* [Reading text]:
You might want to evaluate the model using relative metrics, to indicate a more general level of error as a ‘relative value’ between 0 and 1. Relative absolute error (RAE) and relative squared error (RSE) produce metrics where the closer to 0 the error, the better the model.

Coefficient of determination (CoDR) or R squared, is another relative metric, but this time a value closer to 1 indicates a good fit for the model.

2.2 Classification

Another kind of supervised learning is called classification.

Classification is the technique that we can use to predict which class or category something belongs to. A simple variant is binary classification, where we predict whether entities belong to one of two classes (true or false).

Example, we’ll take a number of patients in a health clinic, gather some personal details e.g. age: 23, pregnancy: 1, glucose: 171, BMI: 43.5, run tests, and identify which patients are diabetic and which are not.

We could learn a function that can be applied to the patient features and give us the result 1 for patients that are diabetic:

  • f([23, 1, 171, 43.5]) = 1

and 0 for patients that aren’t.

Generally, a binary classifier is a function, that can be applied to features (X), to produce a (Y) value of 1 or 0. This function won’t actually calculate the absolute value of 1 or 0. Instead it calculates a value between 1 and 0: Y(f(x)) and we’ll use a threshold value to decide whether the result should be counted as 1 or 0.

When using this model to predict values, the resulting value is classed as 1 or 0, depending on which side of the threshold line it falls.

Because classification is a supervised learning technique, we withhold some of the test data to validate the model using known labels.

Cases where the model predicts a 1 for a test observation, while holding a label value of 1, are considered true positives.

Cases where the model predicts 0, and the actual label is 0, are true negatives.

If the model predicts 1, but the actual label is a 0, that’s a false positive.

If the model predicts 0, but the value is 1, we have a false negative.

A treshold determines how the predicted values are classified. For your diabetes model, having more false positives, thus reducing the amount of false negatives, will be better as more people with a risk of diabetes get identified.

The total number of positives and negatives generated by a model are crucial in evaluating its effectiveness. For that purpose we’ll use this confusion matrix e.g. our basis for calculating performance metrics for the classifier.

Ref: Web: MSXDAT262017 - edX.

9. In Practice

Before you start building your machine learning system, you should:

  • Be explicit about the problem.
  • Start with a specific question. What do you want to predict, what tools you have to predict it with?
  • Brainstorm on possible strategies like what features might be useful, or do you need to collect more data?
  • Try and find good input data.
  • Randomly split data into: training samples, testing samples and validation samples.
  • Use features of, or features built from the data, that may help with making predictions.

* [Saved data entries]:
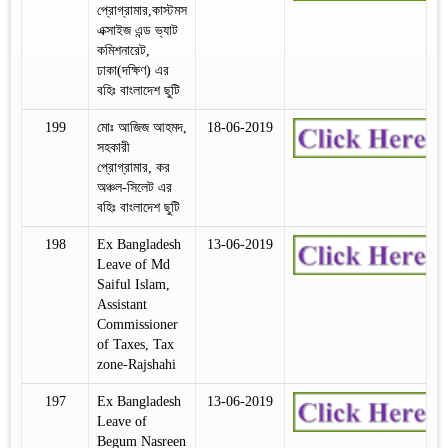
প্রোগ্রামার,কাস্টমস
এক্সাইজ এন্ড ভ্যাট
কমিশনারেট,
ঢাকা(দক্ষিণ) এর
বহিঃ বাংলাদেশ ছুটি
199
মোঃ আজিজ আহমদ,
18-06-2019
সহকারী
প্রোগ্রামার, কর
অঞ্চল-সিলেট এর
বহিঃ বাংলাদেশ ছুটি
198
Ex Bangladesh
13-06-2019
Leave of Md
Saiful Islam,
Assistant
Commissioner
of Taxes, Tax
zone-Rajshahi
197
Ex Bangladesh
13-06-2019
Leave of
Begum Nasreen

* [Try it]: In the machine learning text, what is a false positive?

* [Task result]: A false positive is when the model predicts 1 but the actual label is 0.